Taking a cue from Paul Anthony Jones celebration of forgotten words, The Cabinet of Linguistic Curiosities, the BBC’s Culture section has curated a selection thirty terms rescued from obscurity by a dedicated panel of academics pouring over antiquated reference materials and there’s plenty to delight and worth returning to common-parlance from all sources.
One of our new favourite ideas came with the title’s turn of phrase: like the cartographer’s phantom trap-street that were embellishments added to maps which didn’t exist and would catch plagiarists in the act, a mountweazel is a fictitious entry added to dictionary or encyclopรฆdia that would similarly expose a copy-cat researcher. The original Ms Mountweazel was given a professional calling and a tragic fate, due to an occupational hazard, and we wonder if the deterrent, if better known, might not be elaborated further and have biographical standing in her own right. Be sure to peruse the registers and let us know your new favourites and your plans to re-introduce them.

franksgiving

While we hope for our American readership that the family gathering presented an opportunity for constructive political dialogue and not abject avoidance of potentially incendiary topics that no matter how dicey do need airing, there was a time when the movable feast of Thanksgiving was itself an even more a divisive, partisan issue, as Atlas Obscura recalls.
With the US still recovering from the economic downturn of the Great Depression, president Franklin Delano Roosevelt conceded to the pressure of retailors, fearing a shorter Christmas shopping season had the tradition of proclaiming the last Thursday of the month of November to be a national day of thanksgiving been kept, and changed the date of the holiday.
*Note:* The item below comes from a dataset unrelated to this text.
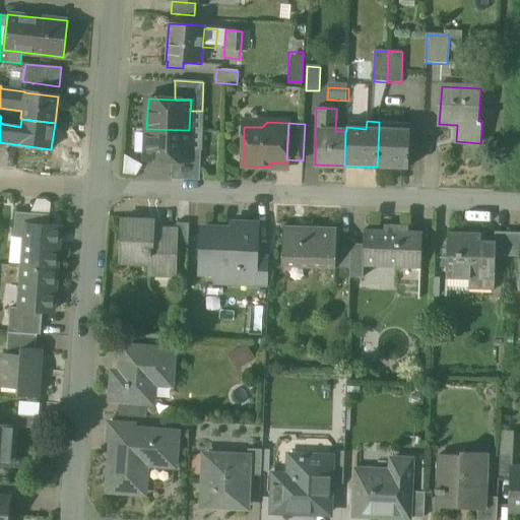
[(411,124),(396,123),(395,129),(379,128),(377,167),(409,168),(411,124)]
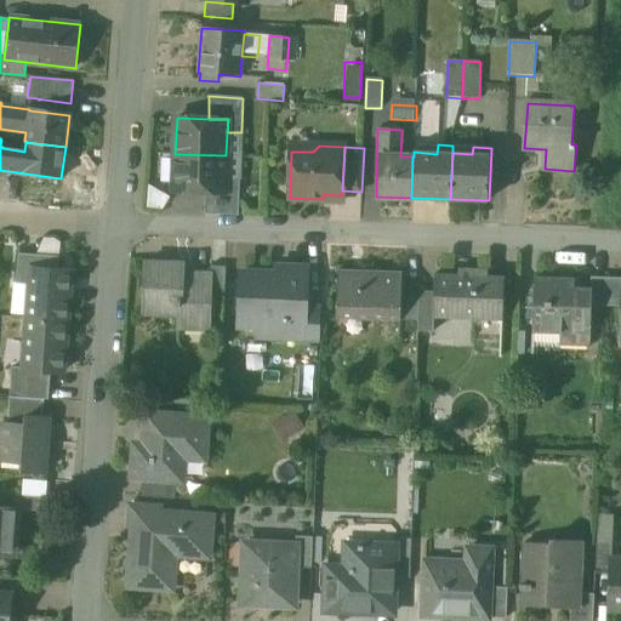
[(226,155),(175,154),(174,191),(205,192),(224,193),(226,180),(226,155)]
FDR’s decision caused disruption, as expected, and drew ire that followed party lines with twenty-two states celebrating the on the new date and twenty-three on the old date that year. The move garnered the president a lot of criticism with some claiming it represented an abuse of executive powers and earned sobriquets like the “New Deal Thanksgiving” or “Franksgiving,” an affront to the “Republican Thanksgiving” as Abraham Lincoln had intended it, with some states still observing the old style date until the mid-1950s.  As with most legislation, it took an act of congress to settle matters and align the whole country’s calendars.